## Problem requirements:
Repeat the records word for word.

[Page-level text extractions]
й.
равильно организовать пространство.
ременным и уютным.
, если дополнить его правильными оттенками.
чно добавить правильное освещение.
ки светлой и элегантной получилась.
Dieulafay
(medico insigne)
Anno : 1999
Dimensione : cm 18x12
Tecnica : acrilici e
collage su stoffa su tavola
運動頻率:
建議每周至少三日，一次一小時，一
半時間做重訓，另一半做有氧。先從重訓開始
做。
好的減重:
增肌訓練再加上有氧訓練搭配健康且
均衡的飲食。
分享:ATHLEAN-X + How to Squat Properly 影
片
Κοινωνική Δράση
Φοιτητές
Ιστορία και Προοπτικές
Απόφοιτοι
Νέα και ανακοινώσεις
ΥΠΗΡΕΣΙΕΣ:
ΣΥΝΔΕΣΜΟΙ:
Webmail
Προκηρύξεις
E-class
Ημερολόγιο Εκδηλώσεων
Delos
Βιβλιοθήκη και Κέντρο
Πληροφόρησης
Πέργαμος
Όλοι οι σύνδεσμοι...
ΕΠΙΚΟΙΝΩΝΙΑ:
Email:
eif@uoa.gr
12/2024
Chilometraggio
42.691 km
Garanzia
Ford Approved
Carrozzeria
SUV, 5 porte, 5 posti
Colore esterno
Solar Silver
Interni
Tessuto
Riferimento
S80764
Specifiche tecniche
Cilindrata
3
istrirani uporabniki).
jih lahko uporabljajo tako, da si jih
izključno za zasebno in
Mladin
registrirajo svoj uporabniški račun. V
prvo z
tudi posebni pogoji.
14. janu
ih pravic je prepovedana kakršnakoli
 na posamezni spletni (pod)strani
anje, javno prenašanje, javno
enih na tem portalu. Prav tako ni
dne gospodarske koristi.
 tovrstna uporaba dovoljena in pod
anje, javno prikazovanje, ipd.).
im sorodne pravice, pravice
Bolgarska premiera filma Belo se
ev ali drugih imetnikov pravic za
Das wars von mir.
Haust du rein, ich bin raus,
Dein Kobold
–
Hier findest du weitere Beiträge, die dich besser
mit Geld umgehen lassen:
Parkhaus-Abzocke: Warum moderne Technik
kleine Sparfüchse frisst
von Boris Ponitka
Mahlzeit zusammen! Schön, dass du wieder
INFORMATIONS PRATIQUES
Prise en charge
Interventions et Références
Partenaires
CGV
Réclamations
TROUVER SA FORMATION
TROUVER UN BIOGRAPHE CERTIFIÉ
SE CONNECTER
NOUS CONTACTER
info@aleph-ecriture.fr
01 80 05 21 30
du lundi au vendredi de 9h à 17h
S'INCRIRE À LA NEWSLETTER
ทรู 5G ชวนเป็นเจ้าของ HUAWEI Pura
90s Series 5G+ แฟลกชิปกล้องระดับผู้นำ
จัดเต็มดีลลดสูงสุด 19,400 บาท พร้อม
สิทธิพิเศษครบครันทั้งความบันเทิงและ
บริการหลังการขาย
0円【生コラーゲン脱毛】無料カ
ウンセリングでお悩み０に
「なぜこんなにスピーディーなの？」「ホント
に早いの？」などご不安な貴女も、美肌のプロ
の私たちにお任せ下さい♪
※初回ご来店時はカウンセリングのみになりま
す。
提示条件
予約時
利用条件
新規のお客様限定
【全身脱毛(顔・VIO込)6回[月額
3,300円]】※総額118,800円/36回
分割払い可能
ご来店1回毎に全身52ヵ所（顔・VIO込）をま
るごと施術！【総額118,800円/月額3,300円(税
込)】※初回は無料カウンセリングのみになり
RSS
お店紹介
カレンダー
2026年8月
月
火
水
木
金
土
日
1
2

## Output of the task:
й.
равильно организовать пространство.
ременным и уютным.
, если дополнить его правильными оттенками.
чно добавить правильное освещение.
ки светлой и элегантной получилась.
Dieulafay
(medico insigne)
Anno : 1999
Dimensione : cm 18x12
Tecnica : acrilici e
collage su stoffa su tavola
運動頻率:
建議每周至少三日，一次一小時，一
半時間做重訓，另一半做有氧。先從重訓開始
做。
好的減重:
增肌訓練再加上有氧訓練搭配健康且
均衡的飲食。
分享:ATHLEAN-X + How to Squat Properly 影
片
Κοινωνική Δράση
Φοιτητές
Ιστορία και Προοπτικές
Απόφοιτοι
Νέα και ανακοινώσεις
ΥΠΗΡΕΣΙΕΣ:
ΣΥΝΔΕΣΜΟΙ:
Webmail
Προκηρύξεις
E-class
Ημερολόγιο Εκδηλώσεων
Delos
Βιβλιοθήκη και Κέντρο
Πληροφόρησης
Πέργαμος
Όλοι οι σύνδεσμοι...
ΕΠΙΚΟΙΝΩΝΙΑ:
Email:
eif@uoa.gr
12/2024
Chilometraggio
42.691 km
Garanzia
Ford Approved
Carrozzeria
SUV, 5 porte, 5 posti
Colore esterno
Solar Silver
Interni
Tessuto
Riferimento
S80764
Specifiche tecniche
Cilindrata
3
istrirani uporabniki).
jih lahko uporabljajo tako, da si jih
izključno za zasebno in
Mladin
registrirajo svoj uporabniški račun. V
prvo z
tudi posebni pogoji.
14. janu
ih pravic je prepovedana kakršnakoli
 na posamezni spletni (pod)strani
anje, javno prenašanje, javno
enih na tem portalu. Prav tako ni
dne gospodarske koristi.
 tovrstna uporaba dovoljena in pod
anje, javno prikazovanje, ipd.).
im sorodne pravice, pravice
Bolgarska premiera filma Belo se
ev ali drugih imetnikov pravic za
Das wars von mir.
Haust du rein, ich bin raus,
Dein Kobold
–
Hier findest du weitere Beiträge, die dich besser
mit Geld umgehen lassen:
Parkhaus-Abzocke: Warum moderne Technik
kleine Sparfüchse frisst
von Boris Ponitka
Mahlzeit zusammen! Schön, dass du wieder
INFORMATIONS PRATIQUES
Prise en charge
Interventions et Références
Partenaires
CGV
Réclamations
TROUVER SA FORMATION
TROUVER UN BIOGRAPHE CERTIFIÉ
SE CONNECTER
NOUS CONTACTER
info@aleph-ecriture.fr
01 80 05 21 30
du lundi au vendredi de 9h à 17h
S'INCRIRE À LA NEWSLETTER
ทรู 5G ชวนเป็นเจ้าของ HUAWEI Pura
90s Series 5G+ แฟลกชิปกล้องระดับผู้นำ
จัดเต็มดีลลดสูงสุด 19,400 บาท พร้อม
สิทธิพิเศษครบครันทั้งความบันเทิงและ
บริการหลังการขาย
0円【生コラーゲン脱毛】無料カ
ウンセリングでお悩み０に
「なぜこんなにスピーディーなの？」「ホント
に早いの？」などご不安な貴女も、美肌のプロ
の私たちにお任せ下さい♪
※初回ご来店時はカウンセリングのみになりま
す。
提示条件
予約時
利用条件
新規のお客様限定
【全身脱毛(顔・VIO込)6回[月額
3,300円]】※総額118,800円/36回
分割払い可能
ご来店1回毎に全身52ヵ所（顔・VIO込）をま
るごと施術！【総額118,800円/月額3,300円(税
込)】※初回は無料カウンセリングのみになり
RSS
お店紹介
カレンダー
2026年8月
月
火
水
木
金
土
日
1
2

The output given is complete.